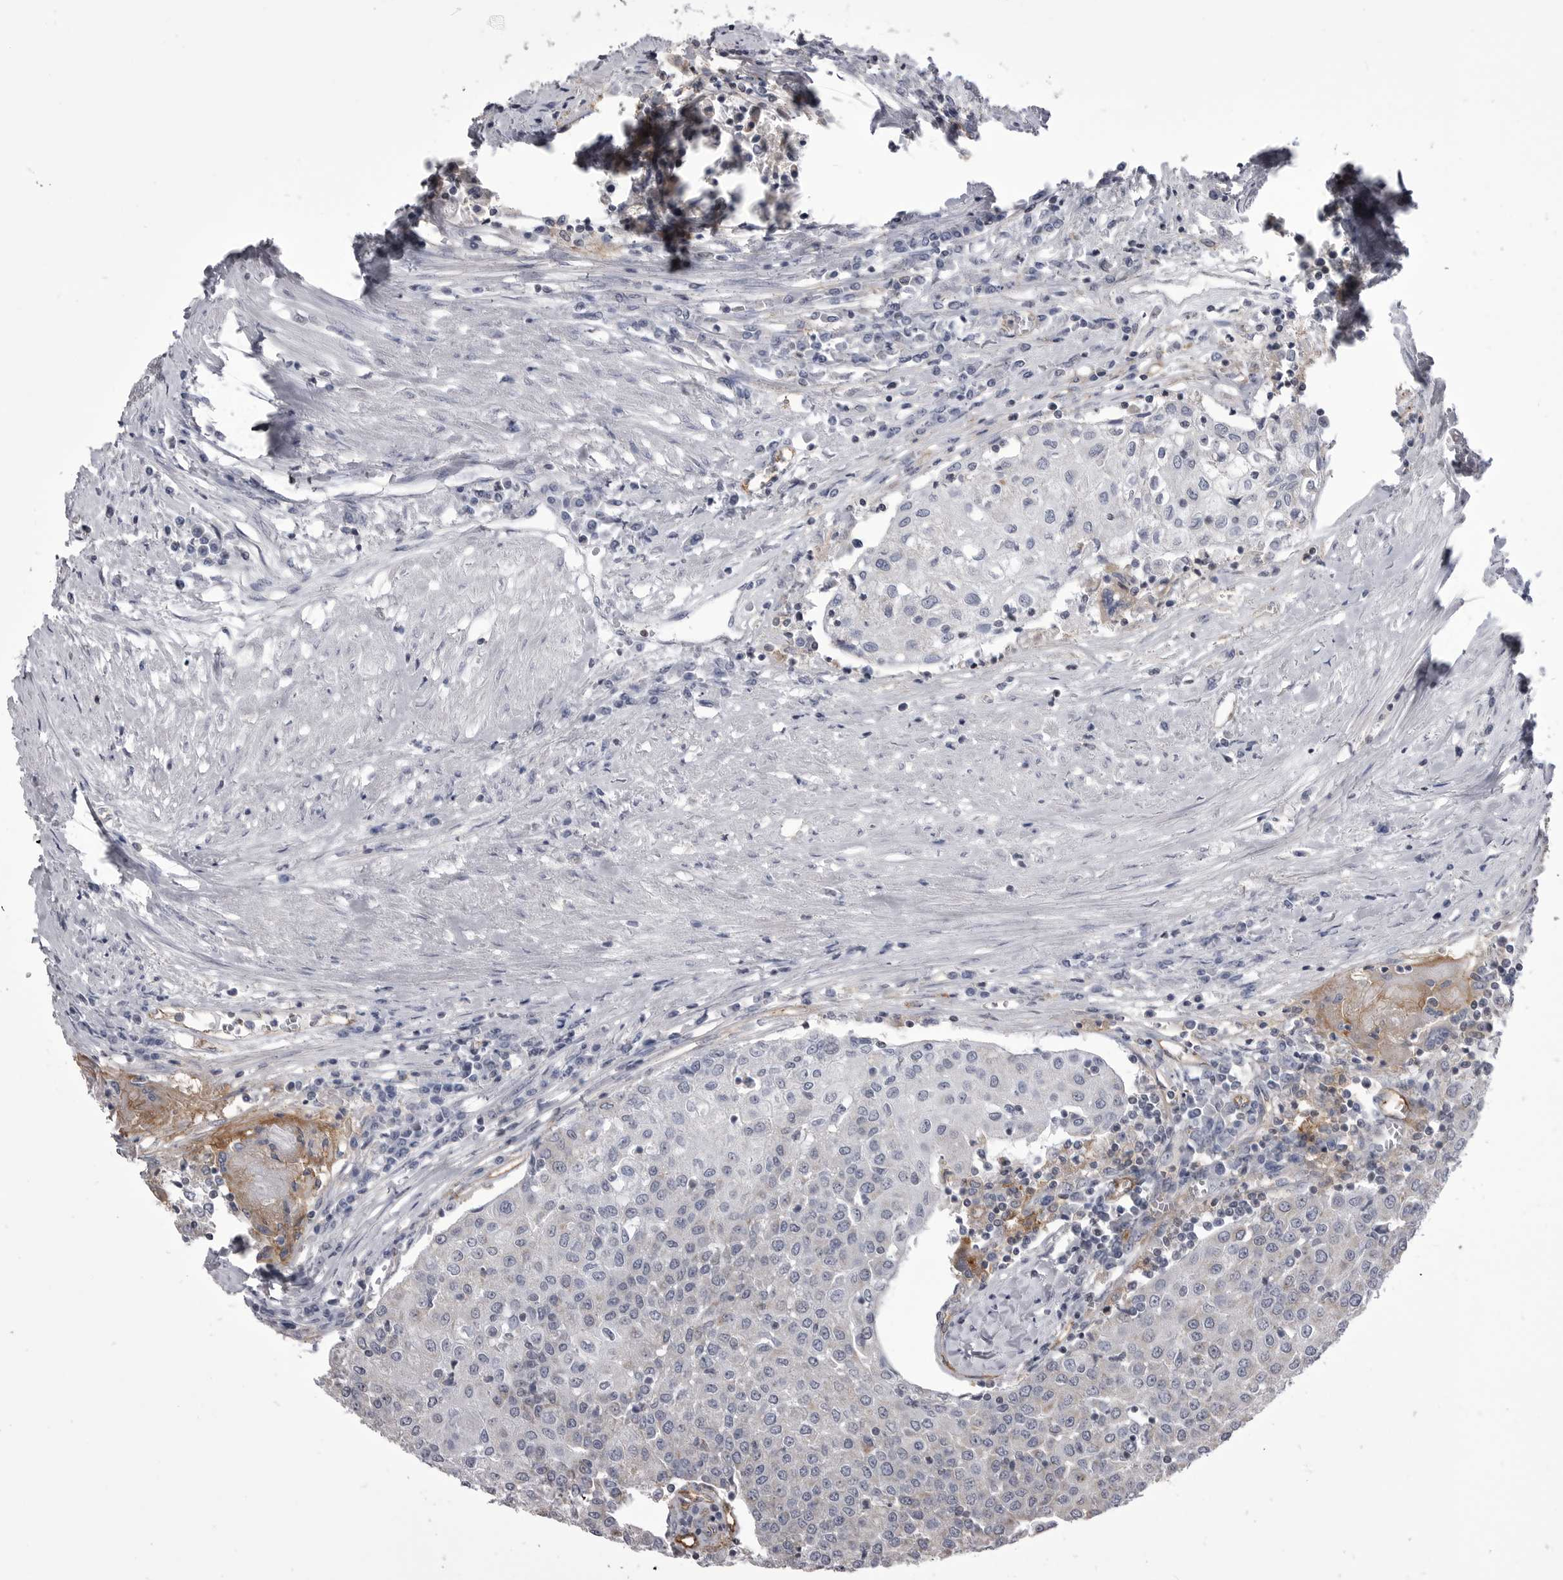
{"staining": {"intensity": "negative", "quantity": "none", "location": "none"}, "tissue": "urothelial cancer", "cell_type": "Tumor cells", "image_type": "cancer", "snomed": [{"axis": "morphology", "description": "Urothelial carcinoma, High grade"}, {"axis": "topography", "description": "Urinary bladder"}], "caption": "High magnification brightfield microscopy of high-grade urothelial carcinoma stained with DAB (3,3'-diaminobenzidine) (brown) and counterstained with hematoxylin (blue): tumor cells show no significant expression.", "gene": "OPLAH", "patient": {"sex": "female", "age": 85}}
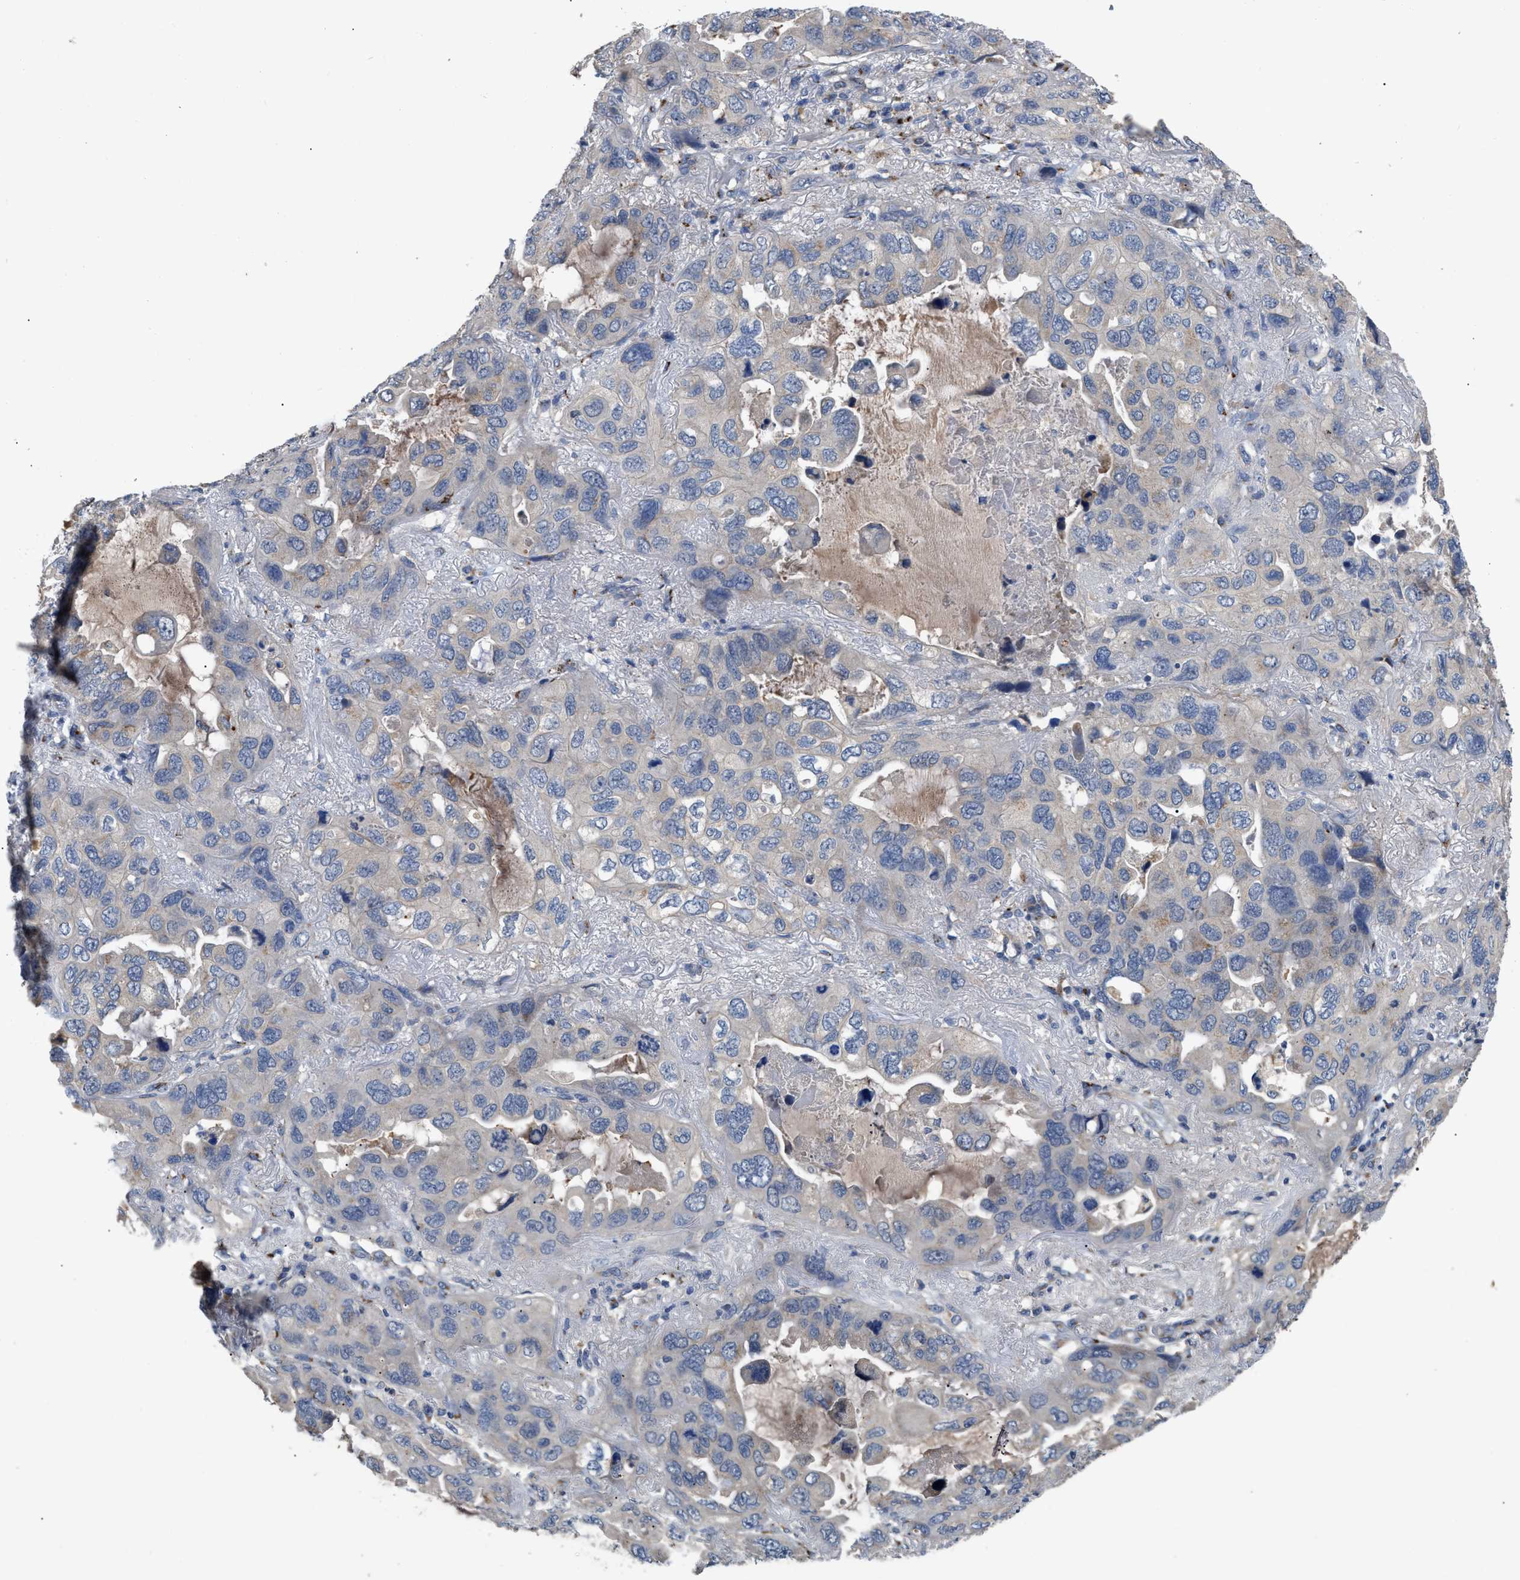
{"staining": {"intensity": "negative", "quantity": "none", "location": "none"}, "tissue": "lung cancer", "cell_type": "Tumor cells", "image_type": "cancer", "snomed": [{"axis": "morphology", "description": "Squamous cell carcinoma, NOS"}, {"axis": "topography", "description": "Lung"}], "caption": "Lung cancer was stained to show a protein in brown. There is no significant positivity in tumor cells.", "gene": "SIK2", "patient": {"sex": "female", "age": 73}}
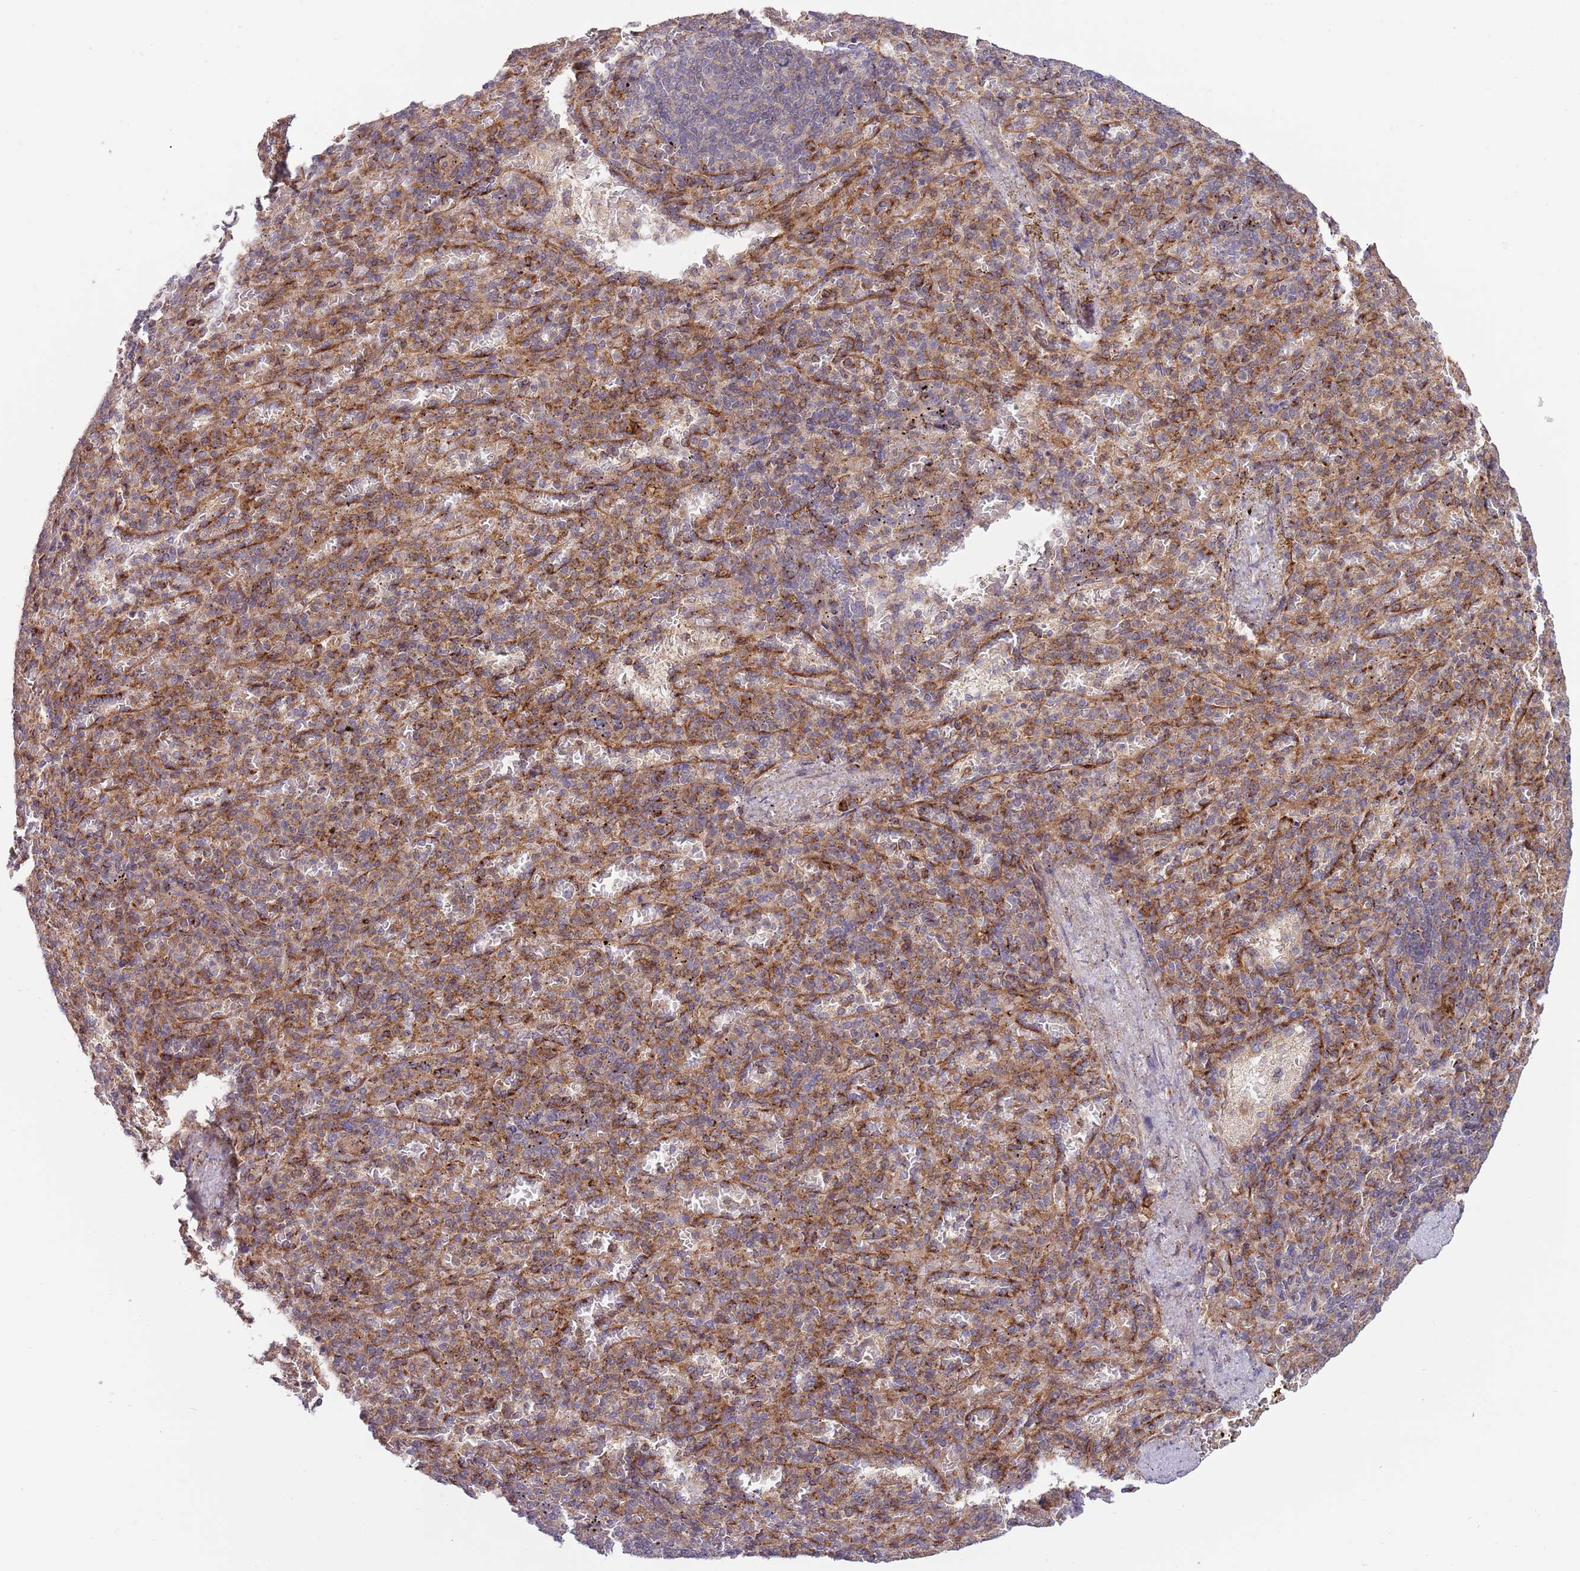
{"staining": {"intensity": "moderate", "quantity": ">75%", "location": "cytoplasmic/membranous"}, "tissue": "spleen", "cell_type": "Cells in red pulp", "image_type": "normal", "snomed": [{"axis": "morphology", "description": "Normal tissue, NOS"}, {"axis": "topography", "description": "Spleen"}], "caption": "A medium amount of moderate cytoplasmic/membranous positivity is identified in approximately >75% of cells in red pulp in unremarkable spleen. The protein of interest is stained brown, and the nuclei are stained in blue (DAB (3,3'-diaminobenzidine) IHC with brightfield microscopy, high magnification).", "gene": "BTBD7", "patient": {"sex": "female", "age": 74}}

───

YOUR OBJECTIVE
The whole listing above is to be printed again exactly; pictures stay out of it.

SOLUTION
{"staining": {"intensity": "negative", "quantity": "none", "location": "none"}, "tissue": "urothelial cancer", "cell_type": "Tumor cells", "image_type": "cancer", "snomed": [{"axis": "morphology", "description": "Urothelial carcinoma, High grade"}, {"axis": "topography", "description": "Urinary bladder"}], "caption": "High magnification brightfield microscopy of high-grade urothelial carcinoma stained with DAB (3,3'-diaminobenzidine) (brown) and counterstained with hematoxylin (blue): tumor cells show no significant expression.", "gene": "OPLAH", "patient": {"sex": "female", "age": 85}}
{"staining": {"intensity": "negative", "quantity": "none", "location": "none"}, "tissue": "lung cancer", "cell_type": "Tumor cells", "image_type": "cancer", "snomed": [{"axis": "morphology", "description": "Squamous cell carcinoma, NOS"}, {"axis": "topography", "description": "Lung"}], "caption": "Lung cancer was stained to show a protein in brown. There is no significant positivity in tumor cells.", "gene": "SIK2", "patient": {"sex": "female", "age": 73}}
{"staining": {"intensity": "moderate", "quantity": ">75%", "location": "cytoplasmic/membranous"}, "tissue": "spleen", "cell_type": "Cells in red pulp", "image_type": "normal", "snomed": [{"axis": "morphology", "description": "Normal tissue, NOS"}, {"axis": "topography", "description": "Spleen"}], "caption": "A medium amount of moderate cytoplasmic/membranous positivity is identified in approximately >75% of cells in red pulp in unremarkable spleen. The protein of interest is stained brown, and the nuclei are stained in blue (DAB (3,3'-diaminobenzidine) IHC with brightfield microscopy, high magnification).", "gene": "BTBD7", "patient": {"sex": "female", "age": 74}}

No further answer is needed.